PROVIDED ENTRIES Block Start
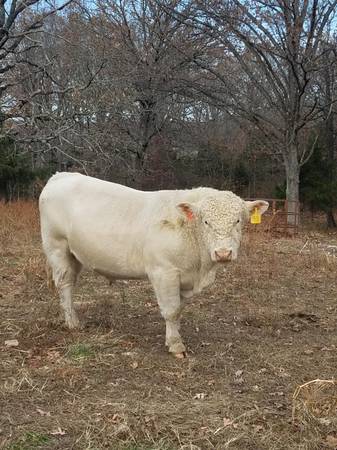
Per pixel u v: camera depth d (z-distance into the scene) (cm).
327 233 2255
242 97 2391
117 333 653
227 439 406
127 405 459
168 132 2973
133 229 587
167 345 590
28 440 402
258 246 1376
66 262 657
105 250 598
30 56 2175
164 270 568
PROVIDED ENTRIES Block End
_TASK TO CARRY OUT:_ From the first line to the last, print the records exactly; leave out the pictures.

_WRITTEN SOLUTION:_
Per pixel u v: camera depth d (z-distance into the scene) (cm).
327 233 2255
242 97 2391
117 333 653
227 439 406
127 405 459
168 132 2973
133 229 587
167 345 590
28 440 402
258 246 1376
66 262 657
105 250 598
30 56 2175
164 270 568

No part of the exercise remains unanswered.